_Work task 1_
Copy word for word the part of the story about the shoemaker statues that opens with the words containing "My mom lost" and closes with "cried all day.".
_Work task 2_
Write what comes next in the story about the shoemaker statues, picking up after its last sentence.

+++ Exercise passage

My mom lost her mom to pneumonia when she was only 13 and was auctioned off as a prisoner of war to a German farmer during WWII when she was only 18. She never saw her family again after the war. My parents met in a displaced persons camp and immigrated to the U.S. on March 11, 1950—68 years ago. My mom’s dad died in 1968 after she’d already been in the U.S. for eighteen years, trying to make a life for her growing family of five children. She received a letter from her step-mom bearing the news of her dad’s passing. I remember she cried all day.
Several years later she purchased a set of statues depicting an elderly couple. The grandfatherly figure of the pair was a shoemaker busily making shoes as the grandmotherly figure peeled potatoes. She shared that the statues reminded her of her parents—in particular, the shoemaker because my grandfather was a shoemaker. I was in my early teens when she purchased the statues and I grew to treasure them. I’d never met any of my grandparents nor were there any photos of them that I’d ever seen. So this was my only tactile piece to “remember” them by. This my mother knew. I mentioned my admiration for them often.
My mom passed away at 62 in 1987 with stomach cancer that spread to her lungs—which we didn’t know until the autopsy, but that’s for another story. My dad moved from the house they last shared into another one not too far away for a few years, and then he decided to move to Florida (from Indiana) permanently in the early 1990s. Just prior to moving, he got the idea from one of my older sisters to auction off his household belongings so he wouldn’t have to move them all; and he could start fresh in Florida. My sister had done something similar a few years prior with her possessions. It brought in some good money and helped clear the slate without a lot of hassle clearing out old stuff. That appealed to dad.

++++++
+++ Record set

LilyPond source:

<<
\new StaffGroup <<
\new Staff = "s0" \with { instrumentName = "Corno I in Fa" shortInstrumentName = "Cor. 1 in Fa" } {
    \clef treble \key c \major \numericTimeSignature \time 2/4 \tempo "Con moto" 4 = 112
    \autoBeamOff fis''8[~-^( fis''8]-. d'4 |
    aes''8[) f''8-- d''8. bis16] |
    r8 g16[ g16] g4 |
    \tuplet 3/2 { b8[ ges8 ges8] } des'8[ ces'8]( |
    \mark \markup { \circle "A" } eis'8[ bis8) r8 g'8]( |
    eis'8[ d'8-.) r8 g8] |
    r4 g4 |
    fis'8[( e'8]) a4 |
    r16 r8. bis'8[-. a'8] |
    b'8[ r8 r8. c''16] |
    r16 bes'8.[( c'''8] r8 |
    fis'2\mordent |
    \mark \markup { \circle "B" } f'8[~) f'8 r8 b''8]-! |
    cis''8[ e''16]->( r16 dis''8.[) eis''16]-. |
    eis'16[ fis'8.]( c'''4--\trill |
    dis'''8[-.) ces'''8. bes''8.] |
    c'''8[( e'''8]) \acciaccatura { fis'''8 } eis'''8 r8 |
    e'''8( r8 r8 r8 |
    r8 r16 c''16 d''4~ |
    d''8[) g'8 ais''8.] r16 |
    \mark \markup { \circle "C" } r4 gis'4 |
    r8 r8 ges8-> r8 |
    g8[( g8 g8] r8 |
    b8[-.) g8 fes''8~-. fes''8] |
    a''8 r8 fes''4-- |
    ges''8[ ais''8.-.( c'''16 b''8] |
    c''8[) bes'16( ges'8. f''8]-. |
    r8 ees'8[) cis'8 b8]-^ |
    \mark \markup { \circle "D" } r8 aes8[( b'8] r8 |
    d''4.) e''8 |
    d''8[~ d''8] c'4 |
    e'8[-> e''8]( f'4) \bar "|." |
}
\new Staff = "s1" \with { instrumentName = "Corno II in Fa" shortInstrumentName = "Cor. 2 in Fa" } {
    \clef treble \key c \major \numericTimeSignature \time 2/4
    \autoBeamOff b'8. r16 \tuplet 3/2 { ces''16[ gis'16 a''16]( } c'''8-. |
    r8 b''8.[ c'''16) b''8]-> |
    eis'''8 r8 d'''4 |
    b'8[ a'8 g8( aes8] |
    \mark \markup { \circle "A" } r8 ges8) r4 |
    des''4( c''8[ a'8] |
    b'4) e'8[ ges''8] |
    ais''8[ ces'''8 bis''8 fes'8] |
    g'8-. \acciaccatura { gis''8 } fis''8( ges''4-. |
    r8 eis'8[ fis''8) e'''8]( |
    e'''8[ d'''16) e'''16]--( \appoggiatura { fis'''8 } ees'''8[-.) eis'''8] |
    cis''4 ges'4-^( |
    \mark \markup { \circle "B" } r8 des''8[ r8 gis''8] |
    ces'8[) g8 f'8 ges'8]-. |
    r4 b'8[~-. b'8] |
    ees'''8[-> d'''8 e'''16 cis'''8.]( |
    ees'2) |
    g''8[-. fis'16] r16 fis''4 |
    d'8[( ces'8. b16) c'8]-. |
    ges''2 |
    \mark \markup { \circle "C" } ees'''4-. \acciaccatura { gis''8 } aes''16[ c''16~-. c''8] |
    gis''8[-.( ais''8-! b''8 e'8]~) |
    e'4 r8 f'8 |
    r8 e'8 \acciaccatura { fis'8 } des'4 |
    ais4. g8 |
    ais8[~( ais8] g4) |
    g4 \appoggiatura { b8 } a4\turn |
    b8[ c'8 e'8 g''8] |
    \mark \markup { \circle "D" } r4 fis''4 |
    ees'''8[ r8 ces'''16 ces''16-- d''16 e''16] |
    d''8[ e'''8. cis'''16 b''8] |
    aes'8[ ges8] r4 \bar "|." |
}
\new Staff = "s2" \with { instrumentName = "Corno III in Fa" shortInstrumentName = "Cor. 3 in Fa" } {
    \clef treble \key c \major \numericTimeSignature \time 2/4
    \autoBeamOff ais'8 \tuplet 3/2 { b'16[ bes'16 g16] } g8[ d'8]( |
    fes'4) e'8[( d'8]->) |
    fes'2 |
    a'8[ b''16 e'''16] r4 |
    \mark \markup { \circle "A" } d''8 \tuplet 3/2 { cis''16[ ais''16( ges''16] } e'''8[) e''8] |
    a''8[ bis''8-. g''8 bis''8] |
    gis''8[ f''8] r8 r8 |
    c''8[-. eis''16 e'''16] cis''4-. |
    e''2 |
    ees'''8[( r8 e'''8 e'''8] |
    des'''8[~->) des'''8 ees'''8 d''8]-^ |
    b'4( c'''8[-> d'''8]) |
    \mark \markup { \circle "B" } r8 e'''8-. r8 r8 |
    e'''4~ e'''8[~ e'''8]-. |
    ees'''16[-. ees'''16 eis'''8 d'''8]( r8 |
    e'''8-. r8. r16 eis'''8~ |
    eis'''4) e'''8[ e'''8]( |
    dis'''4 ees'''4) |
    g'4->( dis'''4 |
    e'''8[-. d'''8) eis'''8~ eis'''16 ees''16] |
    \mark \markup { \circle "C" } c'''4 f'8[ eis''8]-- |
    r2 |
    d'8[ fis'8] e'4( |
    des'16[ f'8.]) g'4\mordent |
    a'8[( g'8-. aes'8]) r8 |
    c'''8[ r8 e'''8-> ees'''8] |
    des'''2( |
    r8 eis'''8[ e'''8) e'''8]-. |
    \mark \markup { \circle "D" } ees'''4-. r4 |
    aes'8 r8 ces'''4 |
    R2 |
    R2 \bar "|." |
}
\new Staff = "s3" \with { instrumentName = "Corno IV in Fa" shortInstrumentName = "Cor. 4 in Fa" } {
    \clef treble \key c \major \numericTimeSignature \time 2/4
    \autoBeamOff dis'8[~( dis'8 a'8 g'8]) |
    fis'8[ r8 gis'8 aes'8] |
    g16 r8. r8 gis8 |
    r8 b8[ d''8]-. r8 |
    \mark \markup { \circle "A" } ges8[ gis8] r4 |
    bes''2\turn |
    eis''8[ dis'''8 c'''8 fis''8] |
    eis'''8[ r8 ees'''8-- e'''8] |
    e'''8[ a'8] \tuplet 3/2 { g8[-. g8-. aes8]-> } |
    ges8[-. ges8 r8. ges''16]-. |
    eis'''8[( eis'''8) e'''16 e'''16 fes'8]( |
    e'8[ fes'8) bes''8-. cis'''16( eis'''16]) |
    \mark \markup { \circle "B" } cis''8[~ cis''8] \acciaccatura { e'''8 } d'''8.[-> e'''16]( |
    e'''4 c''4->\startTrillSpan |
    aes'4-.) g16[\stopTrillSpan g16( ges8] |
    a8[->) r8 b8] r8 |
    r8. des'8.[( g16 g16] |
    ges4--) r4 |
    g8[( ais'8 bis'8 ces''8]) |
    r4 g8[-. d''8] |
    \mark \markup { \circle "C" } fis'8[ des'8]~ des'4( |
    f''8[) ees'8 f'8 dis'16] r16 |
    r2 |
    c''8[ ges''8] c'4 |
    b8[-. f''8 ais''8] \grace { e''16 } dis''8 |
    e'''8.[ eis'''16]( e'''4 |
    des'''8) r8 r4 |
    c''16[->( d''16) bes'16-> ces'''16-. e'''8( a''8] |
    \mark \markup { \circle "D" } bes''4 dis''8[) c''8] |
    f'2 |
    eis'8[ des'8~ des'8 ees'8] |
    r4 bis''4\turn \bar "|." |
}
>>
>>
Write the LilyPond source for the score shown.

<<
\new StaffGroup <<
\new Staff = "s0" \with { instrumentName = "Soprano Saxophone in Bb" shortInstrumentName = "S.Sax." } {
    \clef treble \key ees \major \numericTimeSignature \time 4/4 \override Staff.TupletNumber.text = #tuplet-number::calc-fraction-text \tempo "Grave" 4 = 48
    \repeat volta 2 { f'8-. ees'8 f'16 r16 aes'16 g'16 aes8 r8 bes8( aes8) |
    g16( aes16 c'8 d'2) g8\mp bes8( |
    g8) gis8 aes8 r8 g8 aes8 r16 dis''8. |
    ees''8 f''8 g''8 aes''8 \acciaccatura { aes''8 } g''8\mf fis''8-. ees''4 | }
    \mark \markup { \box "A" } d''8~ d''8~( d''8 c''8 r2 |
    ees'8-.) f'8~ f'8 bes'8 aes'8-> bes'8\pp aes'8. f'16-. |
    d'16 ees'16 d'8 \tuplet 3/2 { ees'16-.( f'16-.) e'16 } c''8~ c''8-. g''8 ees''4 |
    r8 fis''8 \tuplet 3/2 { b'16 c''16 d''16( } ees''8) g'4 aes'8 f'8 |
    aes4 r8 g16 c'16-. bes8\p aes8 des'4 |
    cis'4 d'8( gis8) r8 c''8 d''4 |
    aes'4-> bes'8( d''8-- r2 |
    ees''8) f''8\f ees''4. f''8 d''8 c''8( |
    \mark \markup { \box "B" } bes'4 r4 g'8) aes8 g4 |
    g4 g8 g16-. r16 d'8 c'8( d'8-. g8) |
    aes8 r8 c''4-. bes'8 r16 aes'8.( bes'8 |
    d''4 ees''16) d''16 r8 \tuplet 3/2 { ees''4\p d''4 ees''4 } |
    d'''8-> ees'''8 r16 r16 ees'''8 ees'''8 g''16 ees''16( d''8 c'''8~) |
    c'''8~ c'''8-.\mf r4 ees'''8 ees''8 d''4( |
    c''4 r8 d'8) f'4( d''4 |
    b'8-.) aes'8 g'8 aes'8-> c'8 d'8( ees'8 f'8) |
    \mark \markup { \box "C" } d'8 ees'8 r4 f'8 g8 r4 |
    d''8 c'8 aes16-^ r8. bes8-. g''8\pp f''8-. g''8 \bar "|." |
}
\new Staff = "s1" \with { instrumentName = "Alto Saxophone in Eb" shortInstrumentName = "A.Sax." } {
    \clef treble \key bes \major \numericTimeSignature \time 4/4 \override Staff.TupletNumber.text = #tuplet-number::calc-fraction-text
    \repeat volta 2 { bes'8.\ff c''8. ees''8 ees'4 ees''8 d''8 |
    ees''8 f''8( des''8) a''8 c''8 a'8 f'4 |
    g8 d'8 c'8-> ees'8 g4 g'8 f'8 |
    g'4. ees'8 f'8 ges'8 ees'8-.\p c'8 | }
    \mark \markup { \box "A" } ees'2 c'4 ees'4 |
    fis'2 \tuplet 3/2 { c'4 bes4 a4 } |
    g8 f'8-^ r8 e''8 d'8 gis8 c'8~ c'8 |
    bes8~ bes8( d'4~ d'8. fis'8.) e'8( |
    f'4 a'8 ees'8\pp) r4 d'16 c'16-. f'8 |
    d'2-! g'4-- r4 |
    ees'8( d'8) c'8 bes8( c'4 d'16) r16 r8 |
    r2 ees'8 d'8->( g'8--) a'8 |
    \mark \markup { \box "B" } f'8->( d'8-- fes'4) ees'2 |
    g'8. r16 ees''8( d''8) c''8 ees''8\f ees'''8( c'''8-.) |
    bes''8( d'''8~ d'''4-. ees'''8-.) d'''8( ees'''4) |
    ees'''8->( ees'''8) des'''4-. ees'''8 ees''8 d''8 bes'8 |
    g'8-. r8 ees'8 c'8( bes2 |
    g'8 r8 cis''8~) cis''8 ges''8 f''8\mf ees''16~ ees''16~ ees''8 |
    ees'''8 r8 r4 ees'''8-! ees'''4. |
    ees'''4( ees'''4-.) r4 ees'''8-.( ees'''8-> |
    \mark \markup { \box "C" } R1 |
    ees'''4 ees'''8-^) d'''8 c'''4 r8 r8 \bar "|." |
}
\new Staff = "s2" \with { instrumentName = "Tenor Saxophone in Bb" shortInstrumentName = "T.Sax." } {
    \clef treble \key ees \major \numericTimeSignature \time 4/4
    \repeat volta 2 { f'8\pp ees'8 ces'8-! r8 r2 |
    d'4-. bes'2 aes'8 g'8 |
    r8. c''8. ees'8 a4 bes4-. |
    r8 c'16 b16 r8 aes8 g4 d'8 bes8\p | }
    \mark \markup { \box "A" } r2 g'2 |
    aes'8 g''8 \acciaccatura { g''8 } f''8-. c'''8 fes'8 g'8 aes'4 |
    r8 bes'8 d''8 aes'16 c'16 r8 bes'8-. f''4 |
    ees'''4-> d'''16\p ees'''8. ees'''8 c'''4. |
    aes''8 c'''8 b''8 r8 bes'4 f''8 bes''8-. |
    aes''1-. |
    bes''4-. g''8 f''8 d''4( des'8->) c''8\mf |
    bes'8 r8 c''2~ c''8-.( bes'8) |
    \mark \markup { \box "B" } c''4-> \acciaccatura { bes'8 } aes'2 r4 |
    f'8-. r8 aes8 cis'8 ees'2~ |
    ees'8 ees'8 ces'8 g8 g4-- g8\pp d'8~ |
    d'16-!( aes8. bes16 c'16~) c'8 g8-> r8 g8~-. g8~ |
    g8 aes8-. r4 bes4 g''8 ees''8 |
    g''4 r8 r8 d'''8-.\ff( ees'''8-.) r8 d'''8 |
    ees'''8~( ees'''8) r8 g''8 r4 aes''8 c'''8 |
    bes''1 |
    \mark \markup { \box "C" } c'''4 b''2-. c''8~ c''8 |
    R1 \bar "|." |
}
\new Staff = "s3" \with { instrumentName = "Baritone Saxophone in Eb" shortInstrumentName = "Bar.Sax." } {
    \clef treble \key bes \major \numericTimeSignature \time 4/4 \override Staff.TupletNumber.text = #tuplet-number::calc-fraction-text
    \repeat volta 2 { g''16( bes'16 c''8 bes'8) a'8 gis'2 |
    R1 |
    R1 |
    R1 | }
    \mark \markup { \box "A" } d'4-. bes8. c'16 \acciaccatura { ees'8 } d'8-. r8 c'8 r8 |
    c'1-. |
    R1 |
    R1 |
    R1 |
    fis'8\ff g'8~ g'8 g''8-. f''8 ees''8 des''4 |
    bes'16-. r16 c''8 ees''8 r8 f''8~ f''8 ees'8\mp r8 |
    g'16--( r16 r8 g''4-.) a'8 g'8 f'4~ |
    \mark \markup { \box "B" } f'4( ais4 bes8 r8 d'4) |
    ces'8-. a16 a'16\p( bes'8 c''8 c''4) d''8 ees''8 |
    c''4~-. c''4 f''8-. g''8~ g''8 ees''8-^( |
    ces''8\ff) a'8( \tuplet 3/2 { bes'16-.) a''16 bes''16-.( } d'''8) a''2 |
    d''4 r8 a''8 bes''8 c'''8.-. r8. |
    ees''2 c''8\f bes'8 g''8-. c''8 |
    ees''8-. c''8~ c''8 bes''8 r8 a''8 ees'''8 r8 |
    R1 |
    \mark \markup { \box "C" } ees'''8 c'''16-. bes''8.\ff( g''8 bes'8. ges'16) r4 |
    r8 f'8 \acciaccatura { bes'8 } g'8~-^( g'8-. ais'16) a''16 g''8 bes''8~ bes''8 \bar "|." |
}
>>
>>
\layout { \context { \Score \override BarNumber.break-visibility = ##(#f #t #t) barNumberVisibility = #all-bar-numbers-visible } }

++++++

_Reply 1_
My mom lost her mom to pneumonia when she was only 13 and was auctioned off as a prisoner of war to a German farmer during WWII when she was only 18. She never saw her family again after the war. My parents met in a displaced persons camp and immigrated to the U.S. on March 11, 1950—68 years ago. My mom’s dad died in 1968 after she’d already been in the U.S. for eighteen years, trying to make a life for her growing family of five children. She received a letter from her step-mom bearing the news of her dad’s passing. I remember she cried all day.

_Reply 2_
Not wanting to keep any extra cash from my dad, when he asked us to pick out what we wanted from the family house, I only chose a few precious pieces—some mugs I’d bought mom and dad with Polish endearments on them, a few nick knacks including a bright red candle base I thought I’d use for Christmas, and the elderly couple statue set. Two grocery bags contained the items I chose.
My husband and I lived five hours away in Madison, WI at the time. We were expecting his sister and boyfriend up for a visit the following weekend. So when we got home with our bags filled with memories, I put them aside to prepare our house for company.
It was a day or so into his sister’s visit when I had a brief moment and decided to pull out the statues and rinse off the dust in the kitchen sink. As I turned them over I saw my mom’s handwriting in ink on the bottom of the statues. She wrote fluently in Polish and spoke fluently in English, but she wrote phonetically in English. There on the bottom of each of the statues was written: “To Sandy ‘Lov’ Mom 1979”.
I burst into tears. I had no idea she had earmarked them this way for me. Needless to say, they are now one of my most prized possessions—a message from mom written to me eight years before she passed. You never know when you’ll hear from your loved ones. You may not know what messages they’re trying to send. Turn over your statues.